Yarından bir şeyler beklemekle geçiyor ömrümüz.” diyor şair…

Gelecekte olacak güzel şeylerin hayalini kurarak, başımıza gelecek güzel şeyleri bekleyerek geçiriyoruz hayatı.

“Şunu da atlatalım, düze çıkacağız.”

Ne kadar çok kullanıyoruz bu cümleyi değil mi? Bu cümleye sığınarak geçirdiğimiz zaman, günleri teker teker çalarken ömrümüzden.

Bekliyoruz...

Öyle öğrettiler çünkü.

Bekleyen derviş muradına ermiş” sözünü sürekli fısıldadılar kulağımıza.

Öyle ya “Sabır” en büyük erdem olarak gösterildi…

“İnsan hayal ettiği sürece yaşar” veya “ümittir ayakta tutan” sözleri ile eylemsizliğimize bahaneler ürettik.

Sabırla bekledik

**

Beklemek eski Türkçe’de korumak, kapısını kapatmak anlamına gelen “bek” kelimesinden geliyor.  Belki futboldaki “sol bek, sağ bek” tanımlamasını hatırlatınca daha iyi canlanacaktır kafanızda.

Bir kişinin gelmesini, bir işin olmasını bekliyoruz deriz.
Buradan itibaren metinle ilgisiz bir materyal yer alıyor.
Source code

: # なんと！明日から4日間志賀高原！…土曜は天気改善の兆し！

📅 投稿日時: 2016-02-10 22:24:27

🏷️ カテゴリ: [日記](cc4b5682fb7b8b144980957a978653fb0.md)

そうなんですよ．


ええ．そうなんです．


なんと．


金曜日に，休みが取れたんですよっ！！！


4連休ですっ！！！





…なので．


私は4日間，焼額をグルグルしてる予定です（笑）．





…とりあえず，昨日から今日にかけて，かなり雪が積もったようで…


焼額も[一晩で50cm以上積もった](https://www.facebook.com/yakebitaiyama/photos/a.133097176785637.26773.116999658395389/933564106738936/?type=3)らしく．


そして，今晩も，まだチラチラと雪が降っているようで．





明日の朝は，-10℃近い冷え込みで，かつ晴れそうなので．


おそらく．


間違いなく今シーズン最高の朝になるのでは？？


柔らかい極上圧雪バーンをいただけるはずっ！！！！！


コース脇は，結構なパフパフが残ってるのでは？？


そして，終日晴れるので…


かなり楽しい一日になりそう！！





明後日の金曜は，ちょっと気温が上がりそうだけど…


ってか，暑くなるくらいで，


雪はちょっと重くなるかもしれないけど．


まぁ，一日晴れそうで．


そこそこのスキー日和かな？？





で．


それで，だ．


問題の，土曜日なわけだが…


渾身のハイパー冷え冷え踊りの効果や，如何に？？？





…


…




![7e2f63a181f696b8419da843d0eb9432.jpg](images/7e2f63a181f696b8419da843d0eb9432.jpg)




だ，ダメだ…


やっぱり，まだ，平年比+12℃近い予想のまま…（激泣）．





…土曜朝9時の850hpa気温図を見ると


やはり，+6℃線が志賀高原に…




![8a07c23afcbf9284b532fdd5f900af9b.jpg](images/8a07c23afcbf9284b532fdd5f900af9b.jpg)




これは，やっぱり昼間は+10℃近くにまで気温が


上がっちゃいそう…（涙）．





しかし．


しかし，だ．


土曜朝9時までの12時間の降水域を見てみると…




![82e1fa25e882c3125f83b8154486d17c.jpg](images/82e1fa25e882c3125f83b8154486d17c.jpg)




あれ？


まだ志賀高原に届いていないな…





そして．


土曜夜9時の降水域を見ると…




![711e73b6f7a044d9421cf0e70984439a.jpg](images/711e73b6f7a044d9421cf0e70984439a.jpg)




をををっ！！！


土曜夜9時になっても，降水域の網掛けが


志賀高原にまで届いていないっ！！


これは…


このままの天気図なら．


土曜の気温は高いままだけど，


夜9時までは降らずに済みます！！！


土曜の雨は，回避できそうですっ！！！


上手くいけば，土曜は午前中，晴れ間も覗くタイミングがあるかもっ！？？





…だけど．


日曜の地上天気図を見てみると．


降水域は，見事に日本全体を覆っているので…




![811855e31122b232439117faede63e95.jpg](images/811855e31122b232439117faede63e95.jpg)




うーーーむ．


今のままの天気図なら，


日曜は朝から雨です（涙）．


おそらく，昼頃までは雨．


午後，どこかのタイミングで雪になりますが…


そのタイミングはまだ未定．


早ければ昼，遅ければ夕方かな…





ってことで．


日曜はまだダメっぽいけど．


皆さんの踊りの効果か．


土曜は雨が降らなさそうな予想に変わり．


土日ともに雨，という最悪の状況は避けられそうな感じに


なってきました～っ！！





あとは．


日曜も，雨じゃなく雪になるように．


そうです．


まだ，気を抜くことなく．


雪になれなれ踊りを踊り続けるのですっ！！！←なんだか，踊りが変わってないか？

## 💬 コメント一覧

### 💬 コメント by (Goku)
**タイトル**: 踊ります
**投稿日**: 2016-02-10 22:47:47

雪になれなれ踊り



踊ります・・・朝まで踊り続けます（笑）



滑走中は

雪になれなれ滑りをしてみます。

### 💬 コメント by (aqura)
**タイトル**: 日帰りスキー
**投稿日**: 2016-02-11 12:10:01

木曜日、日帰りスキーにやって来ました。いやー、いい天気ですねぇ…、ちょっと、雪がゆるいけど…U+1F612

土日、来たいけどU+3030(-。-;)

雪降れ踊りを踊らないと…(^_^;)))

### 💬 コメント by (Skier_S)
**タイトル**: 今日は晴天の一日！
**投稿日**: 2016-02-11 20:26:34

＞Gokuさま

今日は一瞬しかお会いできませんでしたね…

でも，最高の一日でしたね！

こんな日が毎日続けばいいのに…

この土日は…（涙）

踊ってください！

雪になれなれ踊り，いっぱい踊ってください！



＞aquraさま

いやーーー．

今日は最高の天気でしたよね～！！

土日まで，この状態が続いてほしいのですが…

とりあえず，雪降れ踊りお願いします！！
Aslında mevcut durumu korumak, gözlenen gelecek dışındaki gelişmelere kapıyı kapatmaktır beklemek.

Eylemsizliktir…

Günümüzde sürekli pompalanan şükret, sabret, kandırmacasının destek yüklemidir.

**

Vazgeçmenin tanımına da bir bakalım;

Farsça “tekrar, geri” anlamına gelen “baz” kelimesinden türeyen vazgeçmek, geri gitmeyi de ifade eder.

Zamanın bir anlık beklemesi söz konusu değilken, “Beklemek” geri gitmek değil midir?

Zaman geçip giderken beklemek, vazgeçmektir aslında…

İyi ki”lerimizin temelinde harekete geçmemiz varken, “Keşke”lerimizin çoğunlukla “Beklemek” yükleminden kaynaklı olduğunu görmezden geliriz.

Keşke”lerimizdir beklemek

**

Keşke”lerinizin değil,

İyi ki”lerinizin fazla olduğu,

İyi olmasını bekleyecek sabrınızın değil,

İyi olması için mücadele edecek gücünüzün fazla olduğu bir ömür sizin olsun.